● Text extract
______
Prime Minister Manmohan Singh’s aman ki asha with Pakistan appears to have taken a serious knock with the US hunting down and killing Osama bin Laden near Islamabad.

Congress sources say it will be difficult for Singh to pursue his objective of a breakthrough in dialogue with Pakistan so easily now.

So much so he may have to wait until the situation following Osama’s death has crystallized in the neighbouring country, and would be well advised to avoid any unilateral moves to prove his leadership.

The Prime Minister has always considered his Pakistan policy as the highpoint of the UPA II’s performance. He would like to demit office with a record that he brought a political solution to the troubles with Pakistan.

Also, the Prime Minister was driven by Washington’s pressure to improve ties with Islamabad. That pressure may ease now because the Americans will have to figure it out themselves first their equations with that country– in the wake of their discovery of how Osama was nurtured by the military establishment.

More than the Americans, Congress president Sonia Gandhi is less likely to allow a free hand to the PM than hitherto. With a number of state elections including UP due next year and thereafter, she may prefer caution to  any bold move with Pakistan to prevent adverse political fallout, party sources said.

In fact, the PM was taken by surprise by the developments. His reaction to the killing didn’t reach the media for many hours.On the other hand, Home Minister P Chidambaram responded early– by reminding all concerned that India’s case for handing over those behind Mumbai’s 26/11 attack had been strengthened.  

The first casualty of Osama’s killing already is the Prime Minister’s trip to Afghanistan, which was to take place around May 6. It may be deferred by at least a few weeks.

 The buzz is that Washington had warned that the Prime Minister should not travel to Kabul even before the al Qaida chief was hunted down.

Top BJP leaders have reviewed the situation and urged Singh to review his decision to restore peace talks with Pakistan when Osama’s death proved it had harbored the world’s most wanted terrorist.
______
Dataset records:
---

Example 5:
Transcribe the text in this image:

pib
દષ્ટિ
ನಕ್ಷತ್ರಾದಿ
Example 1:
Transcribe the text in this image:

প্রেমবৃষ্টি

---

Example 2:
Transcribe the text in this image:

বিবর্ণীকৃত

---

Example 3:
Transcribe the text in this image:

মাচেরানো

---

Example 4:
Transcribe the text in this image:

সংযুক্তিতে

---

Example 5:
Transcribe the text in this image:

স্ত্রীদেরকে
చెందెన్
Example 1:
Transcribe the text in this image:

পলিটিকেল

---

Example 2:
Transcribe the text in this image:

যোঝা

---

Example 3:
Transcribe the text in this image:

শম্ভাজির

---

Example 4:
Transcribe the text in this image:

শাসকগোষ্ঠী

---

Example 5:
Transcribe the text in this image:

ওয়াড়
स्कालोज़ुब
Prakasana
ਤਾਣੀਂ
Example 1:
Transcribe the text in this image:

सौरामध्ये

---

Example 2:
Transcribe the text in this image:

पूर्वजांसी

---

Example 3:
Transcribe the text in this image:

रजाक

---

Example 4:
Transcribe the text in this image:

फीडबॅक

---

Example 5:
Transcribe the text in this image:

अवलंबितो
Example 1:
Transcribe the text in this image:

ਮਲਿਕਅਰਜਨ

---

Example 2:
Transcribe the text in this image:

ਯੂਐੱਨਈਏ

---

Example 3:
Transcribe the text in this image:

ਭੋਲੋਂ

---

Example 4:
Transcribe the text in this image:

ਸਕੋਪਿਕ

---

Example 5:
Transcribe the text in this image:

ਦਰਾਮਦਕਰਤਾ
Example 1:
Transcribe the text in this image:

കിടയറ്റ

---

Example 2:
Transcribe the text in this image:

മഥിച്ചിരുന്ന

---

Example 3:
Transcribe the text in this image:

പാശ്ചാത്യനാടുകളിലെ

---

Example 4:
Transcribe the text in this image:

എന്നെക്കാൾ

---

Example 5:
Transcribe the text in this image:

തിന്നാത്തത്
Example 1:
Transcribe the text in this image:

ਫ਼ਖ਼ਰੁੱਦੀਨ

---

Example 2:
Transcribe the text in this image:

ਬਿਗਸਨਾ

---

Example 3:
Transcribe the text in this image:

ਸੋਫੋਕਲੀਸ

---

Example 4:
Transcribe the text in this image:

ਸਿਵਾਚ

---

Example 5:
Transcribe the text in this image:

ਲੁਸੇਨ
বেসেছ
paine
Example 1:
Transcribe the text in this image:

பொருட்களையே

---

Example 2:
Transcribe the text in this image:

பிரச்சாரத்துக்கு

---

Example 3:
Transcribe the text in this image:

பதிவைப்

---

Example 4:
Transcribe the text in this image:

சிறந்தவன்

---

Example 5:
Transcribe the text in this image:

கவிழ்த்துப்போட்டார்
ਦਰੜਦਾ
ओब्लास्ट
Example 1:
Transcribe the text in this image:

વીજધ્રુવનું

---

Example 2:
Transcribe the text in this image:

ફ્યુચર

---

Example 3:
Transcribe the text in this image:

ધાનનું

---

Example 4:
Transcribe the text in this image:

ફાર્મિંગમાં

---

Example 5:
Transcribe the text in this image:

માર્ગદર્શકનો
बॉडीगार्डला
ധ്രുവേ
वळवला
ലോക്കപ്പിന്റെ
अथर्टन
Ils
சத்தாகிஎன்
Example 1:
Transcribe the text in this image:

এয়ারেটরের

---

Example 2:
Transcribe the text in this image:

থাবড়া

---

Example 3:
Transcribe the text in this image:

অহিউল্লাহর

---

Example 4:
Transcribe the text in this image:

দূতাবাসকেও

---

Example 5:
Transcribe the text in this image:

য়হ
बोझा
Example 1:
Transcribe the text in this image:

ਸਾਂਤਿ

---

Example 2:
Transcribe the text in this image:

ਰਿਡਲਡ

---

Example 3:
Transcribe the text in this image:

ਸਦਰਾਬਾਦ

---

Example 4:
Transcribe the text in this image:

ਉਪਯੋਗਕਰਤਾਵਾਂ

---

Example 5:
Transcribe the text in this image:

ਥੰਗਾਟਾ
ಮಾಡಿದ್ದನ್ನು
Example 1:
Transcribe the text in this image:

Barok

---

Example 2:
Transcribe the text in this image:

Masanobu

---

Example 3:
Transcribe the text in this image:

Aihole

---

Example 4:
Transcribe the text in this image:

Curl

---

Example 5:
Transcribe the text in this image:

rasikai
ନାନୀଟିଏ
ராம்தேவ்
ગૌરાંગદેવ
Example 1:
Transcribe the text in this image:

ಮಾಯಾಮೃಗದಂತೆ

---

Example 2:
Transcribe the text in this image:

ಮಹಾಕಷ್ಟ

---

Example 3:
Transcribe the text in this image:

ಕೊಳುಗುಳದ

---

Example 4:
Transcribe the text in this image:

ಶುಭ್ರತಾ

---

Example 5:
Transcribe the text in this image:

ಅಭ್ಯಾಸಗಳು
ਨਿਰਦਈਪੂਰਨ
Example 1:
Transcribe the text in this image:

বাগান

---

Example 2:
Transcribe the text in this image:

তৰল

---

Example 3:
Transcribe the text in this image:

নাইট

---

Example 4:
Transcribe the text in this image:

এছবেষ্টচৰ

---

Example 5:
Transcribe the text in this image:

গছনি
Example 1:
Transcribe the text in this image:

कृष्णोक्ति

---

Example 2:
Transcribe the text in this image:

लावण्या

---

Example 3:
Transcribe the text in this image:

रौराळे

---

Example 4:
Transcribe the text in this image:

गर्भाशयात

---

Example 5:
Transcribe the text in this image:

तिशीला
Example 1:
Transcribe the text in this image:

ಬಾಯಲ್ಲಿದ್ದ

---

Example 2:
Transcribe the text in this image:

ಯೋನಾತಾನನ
______
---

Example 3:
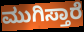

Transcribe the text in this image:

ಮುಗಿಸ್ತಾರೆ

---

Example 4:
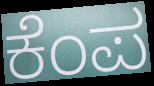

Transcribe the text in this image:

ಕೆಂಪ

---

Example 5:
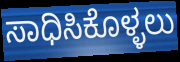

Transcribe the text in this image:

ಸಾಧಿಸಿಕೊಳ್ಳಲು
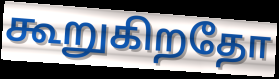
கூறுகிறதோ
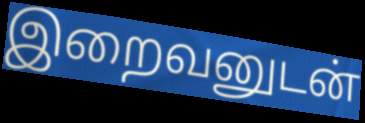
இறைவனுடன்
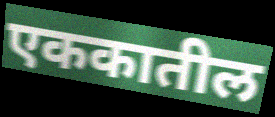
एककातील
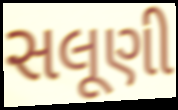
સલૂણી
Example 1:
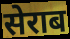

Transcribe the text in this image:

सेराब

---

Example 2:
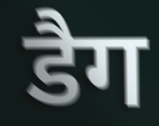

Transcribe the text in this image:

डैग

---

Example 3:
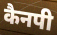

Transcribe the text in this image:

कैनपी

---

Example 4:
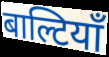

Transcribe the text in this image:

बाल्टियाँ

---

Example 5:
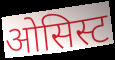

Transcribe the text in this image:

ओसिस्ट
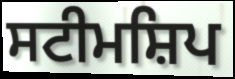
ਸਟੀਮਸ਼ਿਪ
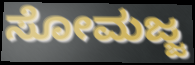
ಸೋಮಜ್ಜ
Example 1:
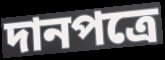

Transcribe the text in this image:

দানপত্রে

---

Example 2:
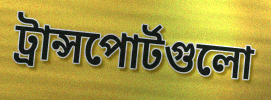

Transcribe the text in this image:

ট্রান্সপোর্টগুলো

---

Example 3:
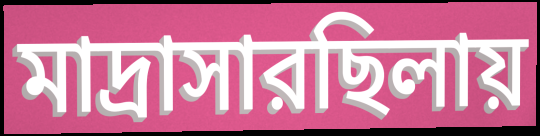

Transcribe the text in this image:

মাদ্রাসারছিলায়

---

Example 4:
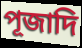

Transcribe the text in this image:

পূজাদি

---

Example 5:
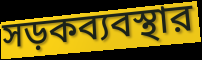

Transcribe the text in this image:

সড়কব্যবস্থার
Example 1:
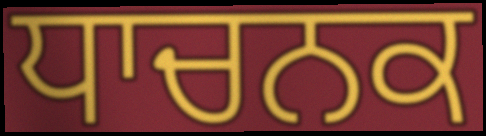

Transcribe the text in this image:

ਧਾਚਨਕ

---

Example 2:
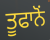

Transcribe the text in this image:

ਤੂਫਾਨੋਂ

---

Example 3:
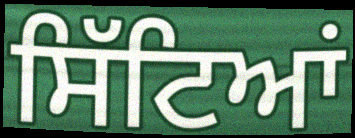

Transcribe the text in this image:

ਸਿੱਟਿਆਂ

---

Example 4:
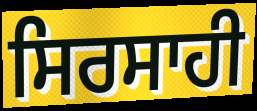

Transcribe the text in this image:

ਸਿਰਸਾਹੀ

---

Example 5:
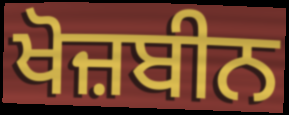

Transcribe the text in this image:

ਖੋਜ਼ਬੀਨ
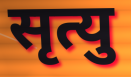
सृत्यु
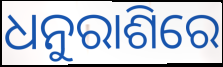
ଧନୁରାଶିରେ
______
● Task to carry out
Reproduce word for word the passage of the article above on the Prime Minister's Pakistan policy, from "Prime Minister Manmohan" up to and including "so easily now.".

● Result of this task
Prime Minister Manmohan Singh’s aman ki asha with Pakistan appears to have taken a serious knock with the US hunting down and killing Osama bin Laden near Islamabad.

Congress sources say it will be difficult for Singh to pursue his objective of a breakthrough in dialogue with Pakistan so easily now.